Lo sviluppo costante delle tecnologie oltre che generare un sempre più costante allarme inerente il potenziale inquinamento elettromagnetico a sua volta produttivo di effetti nocivi per la salute,propone, la ricerca di soluzioni giuridiche che possano dare tutela al bene giuridico “salute pubblica”.

Ci si può domandare se il reato di cui all’art. 674 c.p. (getto pericoloso di cose) sia configurabile, e, in caso affermativo, se esso sia applicabile soltanto nel caso del mero superamento dei limiti d’esposizione o dei valori d’attenzione previsti dalle norme speciali (D.M. ambiente 10 settembre 1998 n. 381; D.P.C.M. 8 luglio 2003) o, se sia necessaria, inoltre,anche l’idoneità delle onde elettromagnetiche ad offendere o molestare persone.

Recita l’art. 674 C.P. : Chiunque getta o versa, in un luogo di pubblico transito o in un luogo privato ma di comune o di altrui uso, cose atte a offendere o imbrattare o molestare persone, ovvero, nei casi non consentiti dalla legge, provoca emissioni di gas, di vapori o di fumo, atti a cagionare tali effetti, è punito con l’arresto fino a un mese o con l’ammenda fino a euro 206.

La giurisprudenza, secondo un’ interpretazione estensiva ritiene inquadrabile il fenomeno della emissione e della propagazione di onde elettromagnetiche nella fattispecie dell’art. 674 c.p.

Vanno fatte due osservazioni preliminari.

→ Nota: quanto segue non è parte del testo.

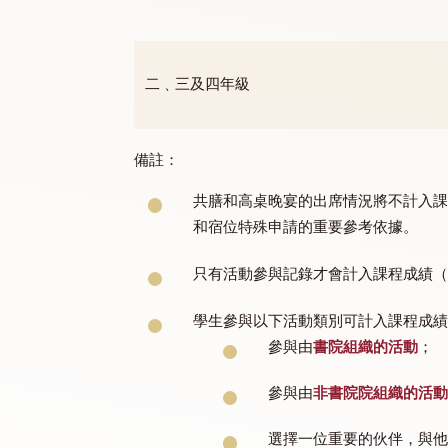
修讀年級
一年級
二﹑三及四年級
備註：
共膳和高桌晚宴的出席情況將不
和宿位特殊申請的重要參考依據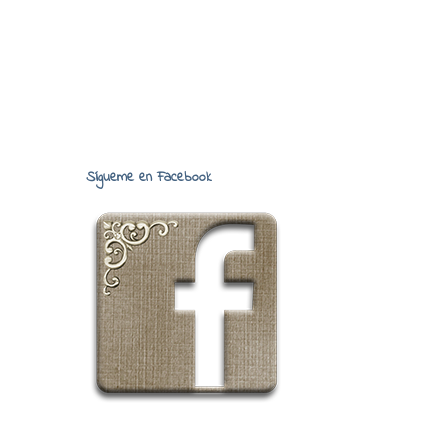
Sígueme en Facebook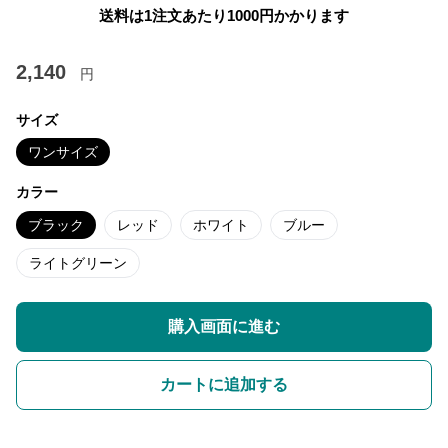
送料は1注文あたり
1000
円かかります
2,140
円
サイズ
ワンサイズ
カラー
ブラック
レッド
ホワイト
ブルー
ライトグリーン
購入画面に進む
カートに追加する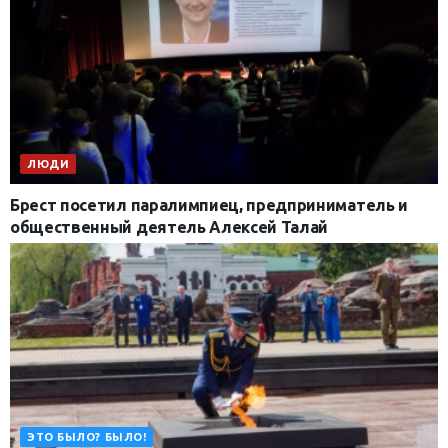
ЛЮДИ
Брест посетил паралимпиец, предприниматель и
общественный деятель Алексей Талай
ЭТО БЫЛО? БЫЛО!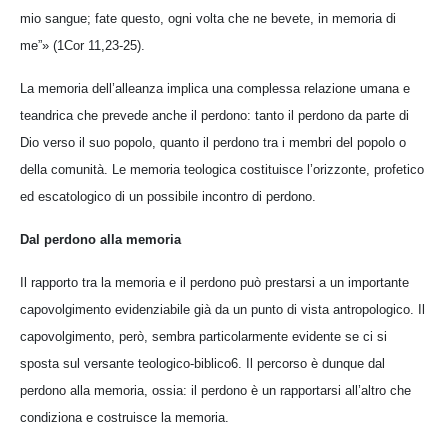
mio sangue; fate questo, ogni volta che ne bevete, in memoria di
me”» (1Cor 11,23-25).
La memoria dell’alleanza implica una complessa relazione umana e
teandrica che prevede anche il perdono: tanto il perdono da parte di
Dio verso il suo popolo, quanto il perdono tra i membri del popolo o
della comunità. Le memoria teologica costituisce l’orizzonte, profetico
ed escatologico di un possibile incontro di perdono.
Dal perdono alla memoria
Il rapporto tra la memoria e il perdono può prestarsi a un importante
capovolgimento evidenziabile già da un punto di vista antropologico. Il
capovolgimento, però, sembra particolarmente evidente se ci si
sposta sul versante teologico-biblico6. Il percorso è dunque dal
perdono alla memoria, ossia: il perdono è un rapportarsi all’altro che
condiziona e costruisce la memoria.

Occorre evidenziare che tale inquadramento deve essere fondato su criteri oggettivi, pertanto in caso di emissione di onde elettromagnetiche, il reato di getto pericoloso di cose si configura soltanto allorché sia stato, in modo certo , provato il superamento dei limiti di esposizione o dei valori di attenzione previsti dalle norme speciali e sia stata accertata l’effettiva idoneità delle emissioni ad offendere o molestare le persone esposte, ravvisabile non in astratto per il solo superamento dei limiti, ma soltanto a seguito di un accertamento, da compiersi in concreto, di un effettivo pericolo oggettivo e non meramente soggettivo (Cass. civ., sez. II, 23 gennaio 2007, n. 1391).